The Ligasure vessel sealing system LVSS (Valleylab) was used in both cats for thoracoscopic partial pericardectomy, and en bloc sealing and transection of the tissues encompassing the TD. In an experimental study on pigs, Novitsky et al ¹⁰ first validated the effectiveness of the LVSS to obtain a tight seal of the TD. Khelif et al ¹¹ reported two successful cases of thoracoscopic TD sealing using LVSS in children with chylothorax. To the best of our knowledge, the use of LVSS for the treatment of chylothorax in dogs or cats has not yet been reported. In veterinary medicine, suture material, haemostatic clips and, recently, ultrasonically-activated shears have been used for TD occlusion.^6,12,13 The aim is a complete occlusion of the TD and all its collateral branches to promote the formation of alternate lymphatico-venous drainage routes. ¹⁴ Incomplete ligation and anastomosis formation around the ligated TD are reported to be causes for late failure.^6,15 Viehoff et al ¹⁶ reported a 50% clinical success rate in dogs that were treated with en bloc ligation of the TD alone.
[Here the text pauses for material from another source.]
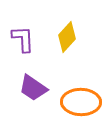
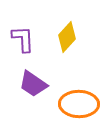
purple trapezoid: moved 4 px up
orange ellipse: moved 2 px left, 2 px down
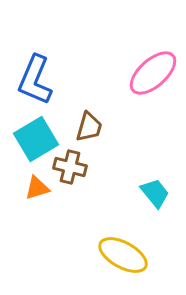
In a cadaver study, MacDonald et al ¹⁷ showed that en bloc TD ligation successfully prevented contrast agent passage cranial to the ligature in 13/14 dogs. In cats, en bloc ligation in combination with a subphrenic pericardectomy and omentalisation led to a resolution of clinical signs in 3/4 cats in one study. ⁷ In human medicine, thoracoscopic TD sealing has become the technique of choice for the treatment of chylothorax. ¹⁸ Despite a suspected longer operative time, thoracoscopy provides a magnified view and, therefore, better visualisation of anatomic structures. Its reported advantages in human and veterinary literature comprise reduced postoperative pain, shorter hospital stays and decreased morbidity.^19–22 In these two cats, using the LVSS, en bloc sealing and transection of the soft tissues located in the caudo-dorsal mediastinum between the aorta and the sympathetic trunk was feasible thoracoscopically. This technique, combined with a thoracoscopically performed partial pericardectomy, resulted in the resolution of clinical and radiographic signs in both cats. The need for and the role of omentalisation in cat 1 cannot be evaluated.